TASK DETAILS:
From the first line to the last, please print the entries exactly, omitting pictures.
******************************
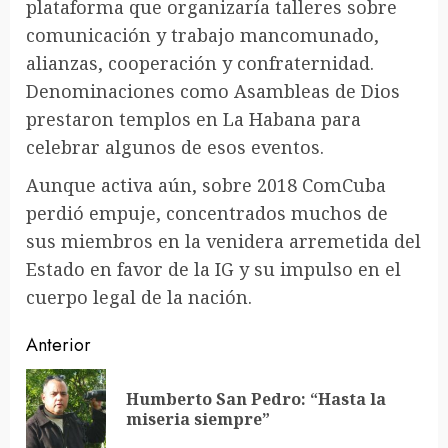
plataforma que organizaría talleres sobre
comunicación y trabajo mancomunado,
alianzas, cooperación y confraternidad.
Denominaciones como Asambleas de Dios
prestaron templos en La Habana para
celebrar algunos de esos eventos.
Aunque activa aún, sobre 2018 ComCuba
perdió empuje, concentrados muchos de
sus miembros en la venidera arremetida del
Estado en favor de la IG y su impulso en el
cuerpo legal de la nación.
Sigue
Anterior
leyendo
Humberto San Pedro: “Hasta la
En
miseria siempre”
ant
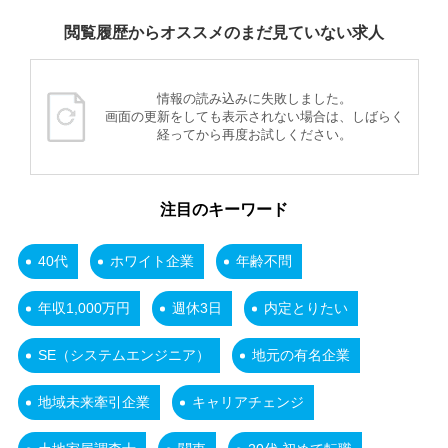
閲覧履歴からオススメのまだ見ていない求人
情報の読み込みに失敗しました。
画面の更新をしても表示されない場合は、しばらく
経ってから再度お試しください。
注目のキーワード
40代
ホワイト企業
年齢不問
年収1,000万円
週休3日
内定とりたい
SE（システムエンジニア）
地元の有名企業
地域未来牽引企業
キャリアチェンジ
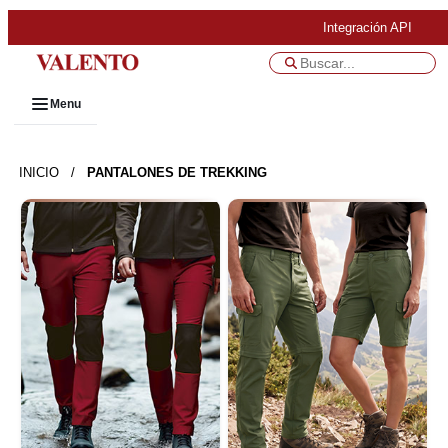
Integración API
Menu
INICIO
/
PANTALONES DE TREKKING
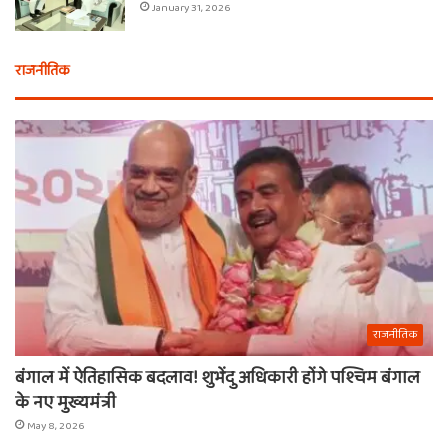
January 31, 2026
राजनीतिक
राजनीतिक
बंगाल में ऐतिहासिक बदलाव! शुभेंदु अधिकारी होंगे पश्चिम बंगाल
के नए मुख्यमंत्री
May 8, 2026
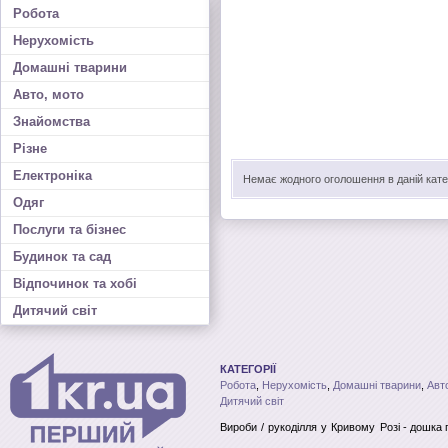
Робота
Нерухомість
Домашні тварини
Авто, мото
Знайомства
Різне
Електроніка
Немає жодного оголошення в даній катег
Одяг
Послуги та бізнес
Будинок та сад
Відпочинок та хобі
Дитячий світ
КАТЕГОРІЇ
Робота
,
Нерухомість
,
Домашні тварини
,
Авт
Дитячий світ
Вироби / рукоділля
у Кривому Розі
- дошка 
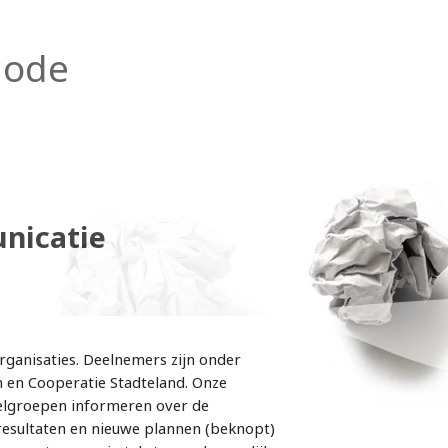
code
nicatie
rganisaties. Deelnemers zijn onder
en Cooperatie Stadteland. Onze
oelgroepen informeren over de
resultaten en nieuwe plannen (beknopt)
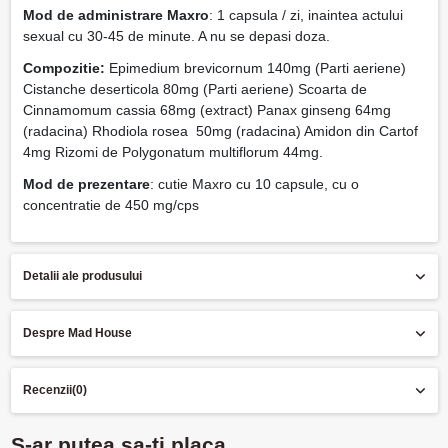
Mod de administrare Maxro
: 1 capsula / zi, inaintea actului
sexual cu 30-45 de minute. A nu se depasi doza.
Compozitie:
Epimedium brevicornum 140mg (Parti aeriene)
Cistanche deserticola 80mg (Parti aeriene) Scoarta de
Cinnamomum cassia 68mg (extract) Panax ginseng 64mg
(radacina) Rhodiola rosea 50mg (radacina) Amidon din Cartof
4mg Rizomi de Polygonatum multiflorum 44mg.
Mod de prezentare
: cutie Maxro cu 10 capsule, cu o
concentratie de 450 mg/cps
Detalii ale produsului
Despre Mad House
Recenzii
(0)
S-ar putea sa-ti placa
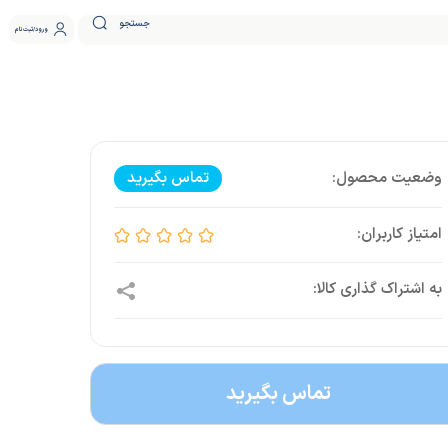
جستجو
ورود
ثبت نام
تماس بگیرید
تماس بگیرید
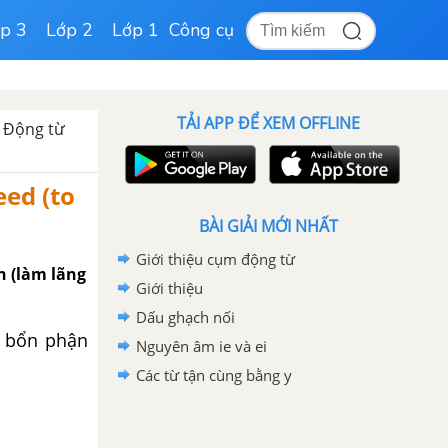
p 3
Lớp 2
Lớp 1
Công cụ
TẢI APP ĐỂ XEM OFFLINE
Động từ
eed (to
BÀI GIẢI MỚI NHẤT
Giới thiệu cụm động từ
n (làm lãng
Giới thiệu
Dấu ghạch nối
ó bổn phận
Nguyên âm ie và ei
Các từ tận cùng bằng y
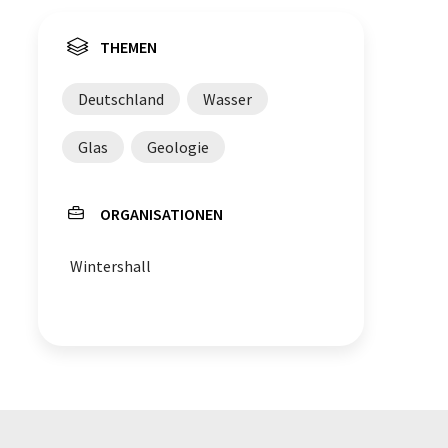
THEMEN
Deutschland
Wasser
Glas
Geologie
ORGANISATIONEN
Wintershall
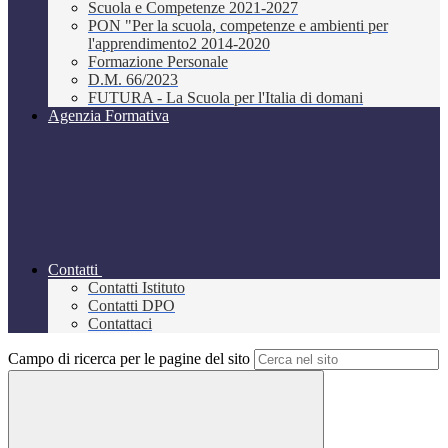
Scuola e Competenze 2021-2027
PON "Per la scuola, competenze e ambienti per
l'apprendimento2 2014-2020
Formazione Personale
D.M. 66/2023
FUTURA - La Scuola per l'Italia di domani
Agenzia Formativa
Contatti
Contatti Istituto
Contatti DPO
Contattaci
Campo di ricerca per le pagine del sito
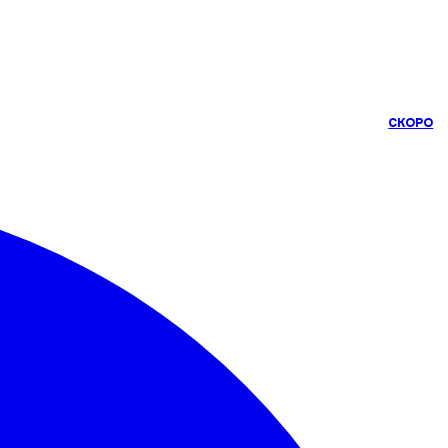
СКОРО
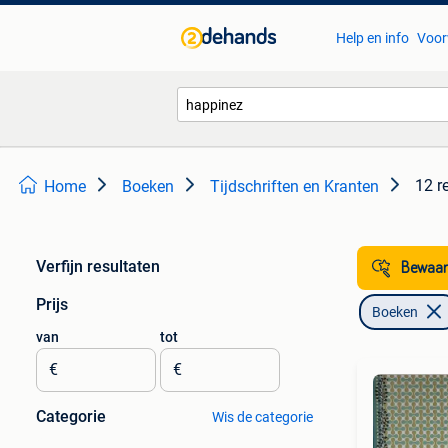
Help en info
Voor
12 r
Home
Boeken
Tijdschriften en Kranten
Verfijn resultaten
Bewaar
Prijs
Boeken
van
tot
€
€
Categorie
Wis de categorie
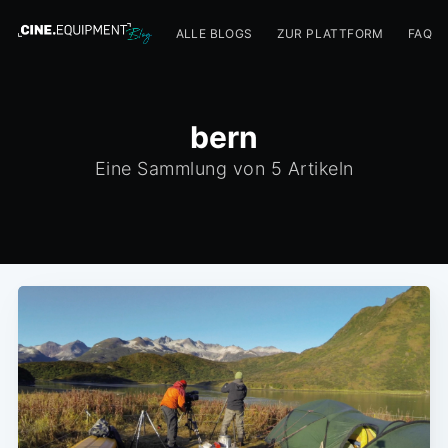
ALLE BLOGS
ZUR PLATTFORM
FAQ
bern
Eine Sammlung von 5 Artikeln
******************************
PROBLEM SOLUTION:
plataforma que organizaría talleres sobre
comunicación y trabajo mancomunado,
alianzas, cooperación y confraternidad.
Denominaciones como Asambleas de Dios
prestaron templos en La Habana para
celebrar algunos de esos eventos.
Aunque activa aún, sobre 2018 ComCuba
perdió empuje, concentrados muchos de
sus miembros en la venidera arremetida del
Estado en favor de la IG y su impulso en el
cuerpo legal de la nación.
Sigue
Anterior
leyendo
Humberto San Pedro: “Hasta la
En
miseria siempre”
ant
閲覧履歴からオススメのまだ見ていない求人
情報の読み込みに失敗しました。
画面の更新をしても表示されない場合は、しばらく
経ってから再度お試しください。
注目のキーワード
40代
ホワイト企業
年齢不問
年収1,000万円
週休3日
内定とりたい
SE（システムエンジニア）
地元の有名企業
地域未来牽引企業
キャリアチェンジ
Integración API
Menu
INICIO
/
PANTALONES DE TREKKING
January 31, 2026
राजनीतिक
राजनीतिक
बंगाल में ऐतिहासिक बदलाव! शुभेंदु अधिकारी होंगे पश्चिम बंगाल
के नए मुख्यमंत्री
May 8, 2026
Робота
Нерухомість
Домашні тварини
Авто, мото
Знайомства
Різне
Електроніка
Немає жодного оголошення в даній катег
Одяг
Послуги та бізнес
Будинок та сад
Відпочинок та хобі
Дитячий світ
КАТЕГОРІЇ
Робота
,
Нерухомість
,
Домашні тварини
,
Авт
Дитячий світ
Вироби / рукоділля
у Кривому Розі
- дошка 
code
nicatie
rganisaties. Deelnemers zijn onder
en Cooperatie Stadteland. Onze
oelgroepen informeren over de
resultaten en nieuwe plannen (beknopt)
Mod de administrare Maxro
: 1 capsula / zi, inaintea actului
sexual cu 30-45 de minute. A nu se depasi doza.
Compozitie:
Epimedium brevicornum 140mg (Parti aeriene)
Cistanche deserticola 80mg (Parti aeriene) Scoarta de
Cinnamomum cassia 68mg (extract) Panax ginseng 64mg
(radacina) Rhodiola rosea 50mg (radacina) Amidon din Cartof
4mg Rizomi de Polygonatum multiflorum 44mg.
Mod de prezentare
: cutie Maxro cu 10 capsule, cu o
concentratie de 450 mg/cps
Detalii ale produsului
Despre Mad House
Recenzii
(0)
S-ar putea sa-ti placa
جستجو
ورود
ثبت نام
تماس بگیرید
تماس بگیرید
p 3
Lớp 2
Lớp 1
Công cụ
TẢI APP ĐỂ XEM OFFLINE
Động từ
eed (to
BÀI GIẢI MỚI NHẤT
Giới thiệu cụm động từ
n (làm lãng
Giới thiệu
Dấu ghạch nối
ó bổn phận
Nguyên âm ie và ei
Các từ tận cùng bằng y
THEMEN
Deutschland
Wasser
Glas
Geologie
ORGANISATIONEN
Wintershall
Scuola e Competenze 2021-2027
PON "Per la scuola, competenze e ambienti per
l'apprendimento2 2014-2020
Formazione Personale
D.M. 66/2023
FUTURA - La Scuola per l'Italia di domani
Agenzia Formativa
Contatti
Contatti Istituto
Contatti DPO
Contattaci
Campo di ricerca per le pagine del sito
СКОРО
Help en info
Voor
12 r
Home
Boeken
Tijdschriften en Kranten
Verfijn resultaten
Bewaar
Prijs
Boeken
van
tot
€
€
Categorie
Wis de categorie
ALLE BLOGS
ZUR PLATTFORM
FAQ
bern
Eine Sammlung von 5 Artikeln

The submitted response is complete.